Considérant ce qui suit :
1. Aux termes de l'article L. 521-1 du code de justice administrative : " Quand une décision administrative, même de rejet, fait l'objet d'une requête en annulation ou en réformation, le juge des référés, saisi d'une demande en ce sens, peut ordonner la suspension de l'exécution de cette décision, ou de certains de ses effets, lorsque l'urgence le justifie et qu'il est fait état d'un moyen propre à créer, en l'état de l'instruction, un doute sérieux quant à la légalité de la décision. ". Selon l'article L. 522-3 du même code : " Lorsque la demande ne présente pas un caractère d'urgence ou lorsqu'il apparaît manifeste, au vu de la demande, que celle-ci ne relève pas de la compétence de la juridiction administrative, qu'elle est irrecevable ou qu'elle est mal fondée, le juge des référés peut la rejeter par une ordonnance motivée () ".
2. L'urgence justifie que soit prononcée la suspension d'un acte administratif lorsque l'exécution de celui-ci porte atteinte, de manière suffisamment grave et immédiate, à un intérêt public, à la situation du requérant ou aux intérêts qu'il entend défendre. Il appartient au juge des référés d'apprécier concrètement, compte tenu des justifications fournies par le requérant, si les effets de l'acte litigieux sont de nature à caractériser une urgence justifiant que, sans attendre le jugement de la requête au fond, l'exécution de la décision soit suspendue. L'urgence s'apprécie objectivement et compte tenu de l'ensemble des circonstances de l'espèce.

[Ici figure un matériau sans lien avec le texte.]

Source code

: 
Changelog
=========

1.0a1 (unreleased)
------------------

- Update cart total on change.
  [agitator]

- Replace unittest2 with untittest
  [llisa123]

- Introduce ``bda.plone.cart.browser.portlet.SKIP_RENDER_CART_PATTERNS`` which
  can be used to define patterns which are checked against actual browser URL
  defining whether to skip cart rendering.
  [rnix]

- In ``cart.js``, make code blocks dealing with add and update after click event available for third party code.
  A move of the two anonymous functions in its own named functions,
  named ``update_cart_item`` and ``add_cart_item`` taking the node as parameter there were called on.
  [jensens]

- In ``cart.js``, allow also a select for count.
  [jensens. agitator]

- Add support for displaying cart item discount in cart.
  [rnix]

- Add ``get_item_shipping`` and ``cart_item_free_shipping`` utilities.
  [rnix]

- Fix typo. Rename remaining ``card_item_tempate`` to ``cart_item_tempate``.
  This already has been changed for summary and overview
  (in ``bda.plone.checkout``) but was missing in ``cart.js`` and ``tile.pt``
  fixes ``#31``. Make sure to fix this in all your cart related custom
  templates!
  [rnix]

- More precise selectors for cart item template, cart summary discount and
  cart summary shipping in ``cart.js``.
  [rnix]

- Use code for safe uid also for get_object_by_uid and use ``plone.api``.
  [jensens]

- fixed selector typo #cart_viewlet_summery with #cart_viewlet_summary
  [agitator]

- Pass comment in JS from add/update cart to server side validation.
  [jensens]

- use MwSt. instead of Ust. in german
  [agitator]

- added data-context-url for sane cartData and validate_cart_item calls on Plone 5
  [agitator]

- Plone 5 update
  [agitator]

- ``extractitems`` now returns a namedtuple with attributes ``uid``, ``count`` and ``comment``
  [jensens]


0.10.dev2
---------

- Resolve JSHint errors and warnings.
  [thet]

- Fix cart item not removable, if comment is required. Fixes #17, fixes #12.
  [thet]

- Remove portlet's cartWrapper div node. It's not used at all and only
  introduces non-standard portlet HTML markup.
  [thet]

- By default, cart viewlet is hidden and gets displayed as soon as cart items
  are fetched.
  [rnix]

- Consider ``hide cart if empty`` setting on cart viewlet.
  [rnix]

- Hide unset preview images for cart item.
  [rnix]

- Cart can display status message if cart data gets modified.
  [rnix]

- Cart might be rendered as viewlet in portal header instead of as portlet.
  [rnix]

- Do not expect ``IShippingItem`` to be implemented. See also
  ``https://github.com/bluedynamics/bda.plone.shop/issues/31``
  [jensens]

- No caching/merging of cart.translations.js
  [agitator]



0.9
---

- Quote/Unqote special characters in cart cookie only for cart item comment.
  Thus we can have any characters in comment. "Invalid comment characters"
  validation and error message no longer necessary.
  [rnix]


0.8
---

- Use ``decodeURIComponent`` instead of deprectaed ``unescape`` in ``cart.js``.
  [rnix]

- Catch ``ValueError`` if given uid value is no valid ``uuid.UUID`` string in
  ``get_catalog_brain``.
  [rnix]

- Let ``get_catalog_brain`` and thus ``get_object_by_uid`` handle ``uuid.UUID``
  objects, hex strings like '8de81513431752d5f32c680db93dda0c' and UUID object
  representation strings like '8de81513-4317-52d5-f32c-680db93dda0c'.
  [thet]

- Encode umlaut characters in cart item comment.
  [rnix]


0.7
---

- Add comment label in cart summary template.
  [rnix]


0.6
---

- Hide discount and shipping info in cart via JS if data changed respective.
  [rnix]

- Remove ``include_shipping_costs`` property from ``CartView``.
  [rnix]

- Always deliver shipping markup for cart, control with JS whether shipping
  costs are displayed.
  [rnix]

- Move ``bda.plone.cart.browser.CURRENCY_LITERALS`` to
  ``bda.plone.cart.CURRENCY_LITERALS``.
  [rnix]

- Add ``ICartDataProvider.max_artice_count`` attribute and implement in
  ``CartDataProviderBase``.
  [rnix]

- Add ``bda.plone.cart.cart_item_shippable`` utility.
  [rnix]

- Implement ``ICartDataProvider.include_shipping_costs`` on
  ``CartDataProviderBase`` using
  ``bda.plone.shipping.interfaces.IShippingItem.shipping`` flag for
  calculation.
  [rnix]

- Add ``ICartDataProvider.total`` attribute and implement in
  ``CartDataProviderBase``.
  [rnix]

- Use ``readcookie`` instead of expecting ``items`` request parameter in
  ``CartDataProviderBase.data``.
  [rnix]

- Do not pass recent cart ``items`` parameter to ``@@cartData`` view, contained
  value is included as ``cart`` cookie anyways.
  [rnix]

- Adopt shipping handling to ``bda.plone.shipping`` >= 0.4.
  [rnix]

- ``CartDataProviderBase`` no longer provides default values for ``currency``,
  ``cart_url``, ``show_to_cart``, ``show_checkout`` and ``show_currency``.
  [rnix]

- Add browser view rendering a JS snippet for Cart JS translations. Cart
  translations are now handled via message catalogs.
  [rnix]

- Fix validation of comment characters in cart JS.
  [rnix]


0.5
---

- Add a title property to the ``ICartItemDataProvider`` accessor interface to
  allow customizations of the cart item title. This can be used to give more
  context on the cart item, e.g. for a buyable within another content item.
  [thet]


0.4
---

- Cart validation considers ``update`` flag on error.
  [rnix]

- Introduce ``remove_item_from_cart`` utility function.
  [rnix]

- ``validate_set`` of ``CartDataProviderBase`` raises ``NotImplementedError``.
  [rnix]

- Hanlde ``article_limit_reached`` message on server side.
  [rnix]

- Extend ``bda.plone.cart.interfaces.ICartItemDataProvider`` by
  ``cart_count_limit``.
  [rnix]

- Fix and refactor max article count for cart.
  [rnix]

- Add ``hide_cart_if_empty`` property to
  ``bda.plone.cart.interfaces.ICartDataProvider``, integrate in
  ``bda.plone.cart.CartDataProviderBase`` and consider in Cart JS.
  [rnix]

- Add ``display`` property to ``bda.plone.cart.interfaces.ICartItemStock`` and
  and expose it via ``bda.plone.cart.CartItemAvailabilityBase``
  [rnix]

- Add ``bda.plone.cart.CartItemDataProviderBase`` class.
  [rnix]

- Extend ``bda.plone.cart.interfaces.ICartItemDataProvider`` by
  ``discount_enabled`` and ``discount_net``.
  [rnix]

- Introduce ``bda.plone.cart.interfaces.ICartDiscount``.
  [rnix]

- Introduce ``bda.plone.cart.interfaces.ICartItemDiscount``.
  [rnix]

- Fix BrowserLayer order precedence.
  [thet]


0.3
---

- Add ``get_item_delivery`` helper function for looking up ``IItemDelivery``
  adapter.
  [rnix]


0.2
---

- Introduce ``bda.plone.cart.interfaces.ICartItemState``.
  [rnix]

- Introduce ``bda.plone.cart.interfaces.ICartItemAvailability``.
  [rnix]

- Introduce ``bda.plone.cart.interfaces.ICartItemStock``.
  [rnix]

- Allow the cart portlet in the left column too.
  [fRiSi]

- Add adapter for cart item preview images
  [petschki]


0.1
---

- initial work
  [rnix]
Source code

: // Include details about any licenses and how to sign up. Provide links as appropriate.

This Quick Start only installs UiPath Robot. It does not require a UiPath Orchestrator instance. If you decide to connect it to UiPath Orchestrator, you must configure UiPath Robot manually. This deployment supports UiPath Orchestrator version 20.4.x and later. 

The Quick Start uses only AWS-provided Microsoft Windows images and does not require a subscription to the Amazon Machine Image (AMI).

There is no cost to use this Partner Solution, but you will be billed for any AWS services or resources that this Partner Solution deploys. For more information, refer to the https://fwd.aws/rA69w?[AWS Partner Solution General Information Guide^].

3. Il résulte de l'instruction que les pièces médicales produites par Mme B, si elles seraient susceptibles de justifier l'introduction d'une demande de congé maladie, ne sauraient, par elles-mêmes, établir la nécessité d'une intervention en urgence du juge des référés afin de lui permettre d'exercer sa fonction en télétravail dès lors que cette mesure n'a pas pour objet de prendre en compte de l'état de santé de l'agent et, au demeurant, ne constitue pas un droit pour les agents qui restent soumis aux nécessités du service. Dans ces conditions, la condition d'urgence exigée par l'article L. 521-1 du code de justice administrative, qui doit s'apprécier objectivement et globalement, ne peut être regardée comme remplie en l'espèce.
4. Il résulte de ce qui précède, et sans qu'il soit besoin d'examiner si les moyens énoncés par Mme B sont susceptibles de créer un doute sérieux quant à la légalité de la décision litigieuse, qu'il y a lieu de rejeter les conclusions présentées à fin de suspension et, par voie de conséquence, les conclusions à fin d'injonction ainsi que celles présentées au titre de l'article L. 761-1 du code de justice administrative.
ORDONNE :
Article 1er : La requête de Mme B est rejetée.
Article 2 : La présente ordonnance sera notifiée à Mme A B et au président de la communauté d'agglomération du Sud
Fait à Saint-Denis, le 31 janvier 2024.
Le juge des référés,
T. SORIN
La République mande et ordonne au préfet de La Réunion en ce qui le concerne ou à tous commissaires de justice à ce requis en ce qui concerne les voies de droit commun contre les parties privées, de pourvoir à l'exécution de la présente décision.